## Action item a
Copy the passage on Rails upserts and transactions from "When there’s no" to "keep using it.", keeping every word the same.

## Document section
▼▼▼
When there’s no transaction in progress, this generates the following queries:
BEGIN;
INSERT INTO settings (name, value) VALUES ('timezone', 'UTC+2');
ROLLBACK;
UPDATE settings SET value = 'UTC+2' WHERE name = 'timezone';
If we’re inside an existing transaction, then an equivalent set of operations is
done using SAVEPOINT
, so that the whole transaction is not aborted and we can
keep using it.
BEGIN;
...
SAVEPOINT active_record_1;
INSERT INTO settings (name, value) VALUES ('timezone', 'UTC+2');
ROLLBACK TO SAVEPOINT active_record_1;
UPDATE settings SET value = 'UTC+2' WHERE name = 'timezone';
...
COMMIT;
In Rails 6.0, released in 2019, a hybrid between this pattern and
find_or_create_by
was introduced, named create_or_find_by
. It reverses the
operations of find_or_create_by
by attempting an INSERT
first, and then
doing a SELECT
if this fails. The record returned by either of these
operations can then be completed using an UPDATE
.
class Setting
def self.set_value(name, value)
setting = create_or_find_by(name: name)
setting.update(value: value)
end
end
create_or_find_by
deals with transactions correctly, starting a new one if
needed and using savepoints if one is already in progress, so it prevents
transactions failing on PostgreSQL or deadlocking on MySQL. When no matching
record exists, we get an INSERT
followed by an UPDATE
:
BEGIN;
INSERT INTO settings (name) VALUES ('timezone') RETURNING id;
COMMIT;
BEGIN;
UPDATE settings SET value = 'UTC+1' WHERE id = 1;
COMMIT;
Or, if a transaction is already running:
BEGIN;
...
SAVEPOINT active_record_1;
INSERT INTO settings (name) VALUES ('timezone') RETURNING id;
RELEASE SAVEPOINT active_record_1;
UPDATE settings SET value = 'UTC+1' WHERE id = 1;
...
COMMIT;
If a matching record exists, then the INSERT
fails, so we ROLLBACK
, load the
existing record with SELECT
and modify it using UPDATE
:
BEGIN;
INSERT INTO settings (name) VALUES ('timezone') RETURNING id;
ROLLBACK;
SELECT * FROM settings WHERE name = 'timezone' LIMIT 1;
BEGIN;
UPDATE settings SET value = 'UTC+2' WHERE id = 1;
COMMIT;
If there is already a transaction running, then savepoints are used, but note
that the INSERT
, SELECT
and UPDATE
now happen in the same transaction. If
some other query deletes the matching record after the INSERT
fails, then
under read committed the SELECT
will return nothing. Under repeatable
read, the SELECT
will return the record that caused the INSERT
to fail,
even though it no longer exists, and the UPDATE
will trigger a serialization
failure, so this can still go wrong in certain scenarios.
▲▲▲
## Action item b
Write out the records below again, swapping "dish" for "plate" and changing nothing else. Leave the pictures out of the answer.

## Data segment
▼▼▼
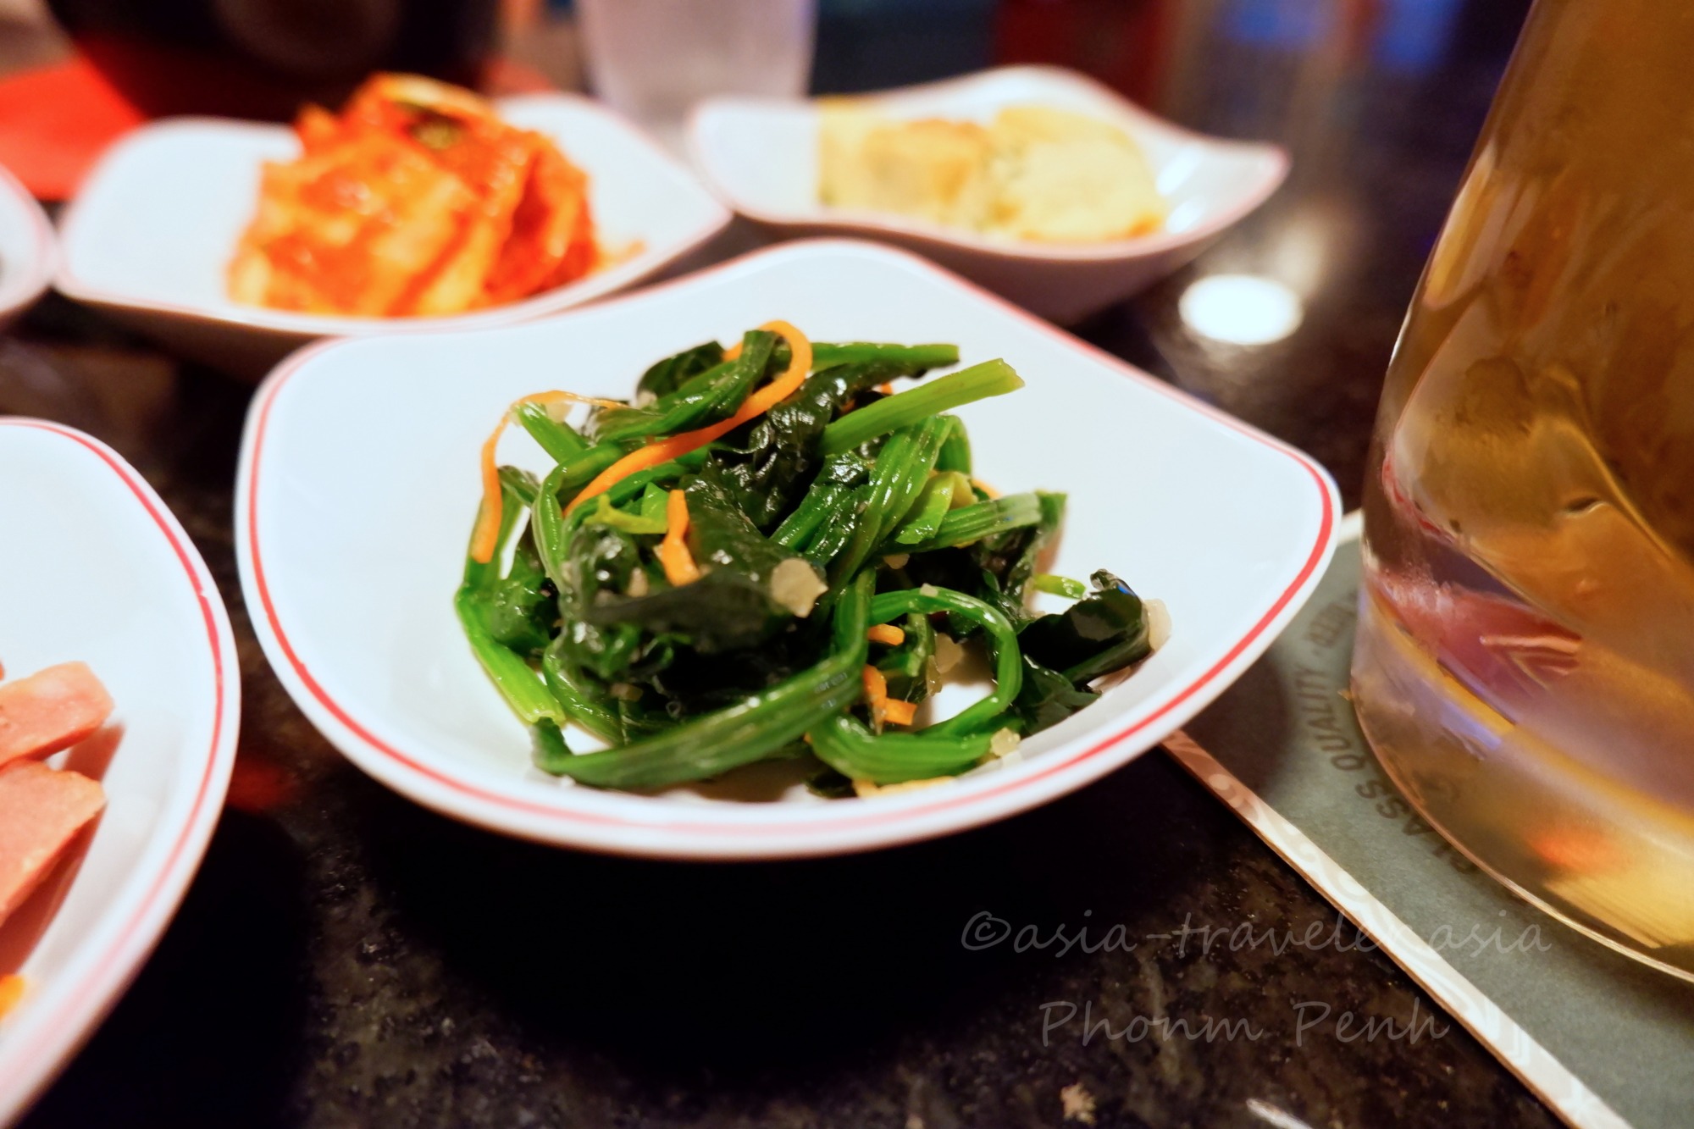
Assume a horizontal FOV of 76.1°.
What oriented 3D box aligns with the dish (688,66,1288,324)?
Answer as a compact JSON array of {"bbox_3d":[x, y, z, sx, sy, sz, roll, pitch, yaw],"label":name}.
▲▲▲
## Response a
When there’s no transaction in progress, this generates the following queries:
BEGIN;
INSERT INTO settings (name, value) VALUES ('timezone', 'UTC+2');
ROLLBACK;
UPDATE settings SET value = 'UTC+2' WHERE name = 'timezone';
If we’re inside an existing transaction, then an equivalent set of operations is
done using SAVEPOINT
, so that the whole transaction is not aborted and we can
keep using it.

## Response b
Assume a horizontal FOV of 76.1°.
What oriented 3D box aligns with the plate (688,66,1288,324)?
Answer as a compact JSON array of {"bbox_3d":[x, y, z, sx, sy, sz, roll, pitch, yaw],"label":name}.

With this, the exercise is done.